WHAT THE TASK ASKS
Convert the entries from the line containing "answer is **10:20**." through the line containing "The time is **6:31**" into a two-column CSV with the headers entry and answer, one row per entry. Put each value in its own double-quoted field and replace any line breaks with spaces.

MATERIAL SUPPLIED
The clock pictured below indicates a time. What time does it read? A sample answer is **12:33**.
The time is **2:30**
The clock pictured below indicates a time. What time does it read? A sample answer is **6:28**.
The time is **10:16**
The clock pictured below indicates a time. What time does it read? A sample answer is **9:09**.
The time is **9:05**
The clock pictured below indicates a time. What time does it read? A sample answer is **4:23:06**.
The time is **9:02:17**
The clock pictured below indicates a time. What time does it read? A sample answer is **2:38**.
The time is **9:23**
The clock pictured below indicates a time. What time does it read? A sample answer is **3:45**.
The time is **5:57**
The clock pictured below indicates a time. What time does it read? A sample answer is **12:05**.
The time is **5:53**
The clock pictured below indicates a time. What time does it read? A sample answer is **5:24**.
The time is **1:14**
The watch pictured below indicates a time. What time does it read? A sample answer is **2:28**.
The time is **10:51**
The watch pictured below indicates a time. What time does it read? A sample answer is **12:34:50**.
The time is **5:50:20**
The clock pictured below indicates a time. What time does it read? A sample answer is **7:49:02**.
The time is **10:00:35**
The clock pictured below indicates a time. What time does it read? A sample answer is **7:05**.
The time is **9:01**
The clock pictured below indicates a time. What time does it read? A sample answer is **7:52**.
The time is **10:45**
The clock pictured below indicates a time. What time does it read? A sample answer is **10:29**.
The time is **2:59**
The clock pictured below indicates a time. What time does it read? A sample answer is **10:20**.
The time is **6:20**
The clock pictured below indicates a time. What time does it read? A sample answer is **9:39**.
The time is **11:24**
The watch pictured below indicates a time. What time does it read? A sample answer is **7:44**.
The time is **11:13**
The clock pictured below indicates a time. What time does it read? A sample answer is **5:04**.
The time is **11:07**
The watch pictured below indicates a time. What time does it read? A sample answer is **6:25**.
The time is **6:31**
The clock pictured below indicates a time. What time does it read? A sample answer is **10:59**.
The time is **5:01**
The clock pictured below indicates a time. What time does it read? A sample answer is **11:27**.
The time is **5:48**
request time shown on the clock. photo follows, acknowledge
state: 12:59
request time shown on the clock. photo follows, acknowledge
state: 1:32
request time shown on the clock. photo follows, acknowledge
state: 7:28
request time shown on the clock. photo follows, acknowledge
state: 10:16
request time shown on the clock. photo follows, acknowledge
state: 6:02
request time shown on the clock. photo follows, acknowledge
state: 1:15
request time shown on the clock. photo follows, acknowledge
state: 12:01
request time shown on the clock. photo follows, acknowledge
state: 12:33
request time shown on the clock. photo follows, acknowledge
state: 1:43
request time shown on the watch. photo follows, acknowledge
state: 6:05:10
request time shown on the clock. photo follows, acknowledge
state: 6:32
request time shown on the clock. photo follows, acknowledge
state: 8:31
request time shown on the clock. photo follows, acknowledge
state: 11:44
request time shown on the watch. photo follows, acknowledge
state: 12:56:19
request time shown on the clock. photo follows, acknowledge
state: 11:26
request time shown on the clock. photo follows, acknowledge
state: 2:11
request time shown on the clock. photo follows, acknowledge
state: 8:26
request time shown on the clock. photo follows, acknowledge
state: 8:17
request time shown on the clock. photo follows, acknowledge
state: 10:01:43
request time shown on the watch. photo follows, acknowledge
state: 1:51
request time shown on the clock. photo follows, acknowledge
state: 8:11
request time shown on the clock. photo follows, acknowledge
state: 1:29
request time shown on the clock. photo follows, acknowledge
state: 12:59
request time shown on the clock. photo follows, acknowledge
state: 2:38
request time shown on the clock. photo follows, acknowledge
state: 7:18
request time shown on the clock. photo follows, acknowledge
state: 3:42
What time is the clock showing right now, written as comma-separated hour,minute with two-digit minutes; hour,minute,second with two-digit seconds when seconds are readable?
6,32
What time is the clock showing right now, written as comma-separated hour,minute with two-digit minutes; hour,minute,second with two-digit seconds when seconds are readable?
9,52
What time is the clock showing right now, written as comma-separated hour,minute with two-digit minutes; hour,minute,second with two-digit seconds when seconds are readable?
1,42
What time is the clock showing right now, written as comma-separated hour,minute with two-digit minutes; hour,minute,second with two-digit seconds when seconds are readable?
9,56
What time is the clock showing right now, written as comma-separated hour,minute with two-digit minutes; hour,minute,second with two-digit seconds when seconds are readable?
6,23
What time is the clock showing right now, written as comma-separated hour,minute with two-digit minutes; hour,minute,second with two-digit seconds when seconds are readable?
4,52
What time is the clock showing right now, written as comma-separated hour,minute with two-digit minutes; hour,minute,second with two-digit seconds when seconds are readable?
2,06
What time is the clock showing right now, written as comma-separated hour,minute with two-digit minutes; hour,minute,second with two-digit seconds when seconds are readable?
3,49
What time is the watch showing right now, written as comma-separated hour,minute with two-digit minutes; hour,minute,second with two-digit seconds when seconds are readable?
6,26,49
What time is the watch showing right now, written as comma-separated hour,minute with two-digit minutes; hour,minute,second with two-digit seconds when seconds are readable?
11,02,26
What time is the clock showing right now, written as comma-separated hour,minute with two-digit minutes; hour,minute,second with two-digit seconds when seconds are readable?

FULL SOLUTION
entry,answer
"The clock pictured below indicates a time. What time does it read? A sample answer is **10:20**. The time is","**6:20**"
"The clock pictured below indicates a time. What time does it read? A sample answer is **9:39**. The time is","**11:24**"
"The watch pictured below indicates a time. What time does it read? A sample answer is **7:44**. The time is","**11:13**"
"The clock pictured below indicates a time. What time does it read? A sample answer is **5:04**. The time is","**11:07**"
"The watch pictured below indicates a time. What time does it read? A sample answer is **6:25**. The time is","**6:31**"